F1 DOCTORS must demonstrate competence in 15 procedures in order to become eligible for full GMC registration. Here are some helpful tips on performing arterial blood gases (ABGs), blood cultures and intravenous (IV) infusions.
I remember my first attempt at an ABG as a foundation year 1 doctor. It was on a surgical ward on a patient who was short of breath. His radial pulse was strong and easily palpable. I was confident that I would be able to get this core procedure signed-off. Unfortunately, after two failed attempts, which were both witnessed by a surgical SHO, I decided that it was probably the appropriate time to escalate it to someone more senior. Unsurprisingly, the SHO obtained the sample on her first attempt. I was eventually able to get the ABG core procedure signed off on my busy respiratory rotation but the experience taught me that things may not always go to plan.
Main pointers for ABGs:
• The modified Allen’s test can be done to ensure that there is adequate blood supply through the ulnar artery.
• ABGs are very painful so always make sure that it is indicated before attempting. ABGs are very good at highlighting CO2 retention but in certain situations such as diabetic ketoacidosis, a venous gas may provide adequate information.
• Always note the amount of oxygen that the patient is on.
• Remember to expel the heparin beforehand.
• Apply pressure to the area afterwards for five minutes.
Different trusts/health boards have different equipment and this was the case for blood cultures when I was an F1. The whole process was different to what I learned as a student and, for me, it was like learning a new skill again. Although the equipment and the protocol were different, the underlying concepts were still the same. An aseptic non-touch technique was used, a sterile field was still required and all sharps needed to be discarded appropriately.

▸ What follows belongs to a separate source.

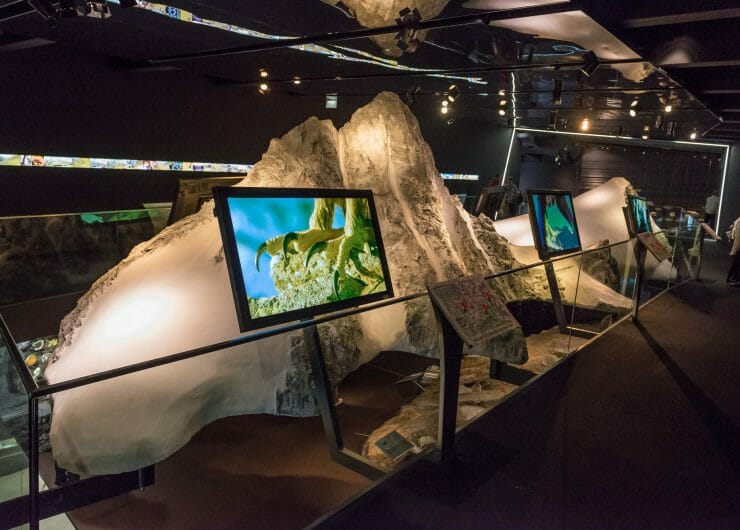
In order to click on display in this screenshot , I will do point(420,214), point(616,203).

Main pointers for blood cultures:
• Always take more than one set of blood cultures. If you fail the first time, at least you won’t have to waste time to collect the equipment again.

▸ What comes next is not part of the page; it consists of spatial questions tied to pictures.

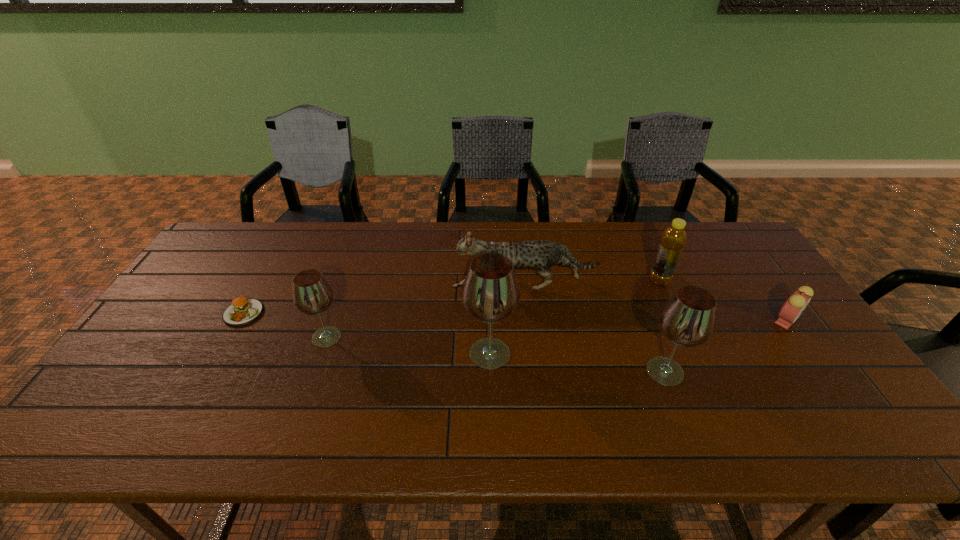
Identify the location of the leftmost wineglass. (312, 294).

I want to click on the shortest wineglass, so click(x=312, y=294).

I want to click on the second wineglass from right to left, so click(x=490, y=294).

Where is `the second tallest wineglass`? The image size is (960, 540). the second tallest wineglass is located at coordinates (688, 318).

In order to click on bottle in this screenshot , I will do `click(673, 239)`.

Locate an element on the screen. This screenshot has height=540, width=960. cat is located at coordinates click(540, 255).

This screenshot has width=960, height=540. I want to click on the leftmost object, so click(x=243, y=310).

Locate an element on the screen. the shortest object is located at coordinates (243, 310).

The image size is (960, 540). Find the location of `the sixth tallest object`. the sixth tallest object is located at coordinates (792, 308).

Where is `the rightmost object`? the rightmost object is located at coordinates (792, 308).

• Always note whether the patient is on any antibiotics.
• Each trust/health board may have different equipment and different protocols but they all have the same underlying principles and purpose.
• Do not touch the skin once it has been cleaned to avoid contaminating the sterile field and the subsequent blood culture sample.
At medical school we did a lot of revision on IV fluids, especially on maintenance fluids for patients who are nil by mouth. However, as an F1, you come to realise that IV fluids can be used for a wide range of patients for a variety of reasons. Furthermore, IV infusions not only include fluids but also IV medications such as antibiotics. My IV infusion core procedure was actually signed off by a staff nurse working on the ward. As doctors, we mostly prescribe medication rather than administer it. To get this core procedure signed off, I had to shadow the nurse while she mixed her antibiotics into a 100ml bag of IV saline. I then talked through the procedure with her. Afterwards, she watched me mix the infusion and put the infusion up for the patient.
Main pointers for IV infusions:
• When prescribing IV fluids, always check the patient’s urea and electrolytes, their fluid status, past medical history and indication to guide the type of fluid you prescribe and the rate.
• Input and output monitoring can be another useful guide for prescribing IV fluids.
• When administering IV infusions, always get the infusion counter-checked.
• Always double check the patient’s name, date of birth and allergies before administering the infusion.
• When mixing IV infusions, always check the guidelines to ensure the medication is mixed with the correct fluid.
Main pointers for core procedures in general
Completing the 15 core procedures within F1 is not difficult but being organised and preparing beforehand will help. Core procedures are skills that you will use throughout your foundation programme and they are likely to come into use as you progress in your career.
Here are some pointers for core procedures in general:
• Always communicate with the patient (or simulated patient). Talking through the procedure as you proceed can help consolidate your knowledge as well as making sure that the patient understands the procedure.
• Sometimes it may not always be possible to do the procedure on a real patient during your rotations. You can always demonstrate your competency in that skill through shadowing or through a simulation session.
• The aim of core procedures is to learn, therefore don’t be disheartened if things do not go to plan. Use it as a learning experience and try to obtain feedback in order to improve in the future.
• Use the feedback that you have received when you have been signed off to further improve on your skills.
• Try to make sure that you don’t leave too many skills to the last rotation.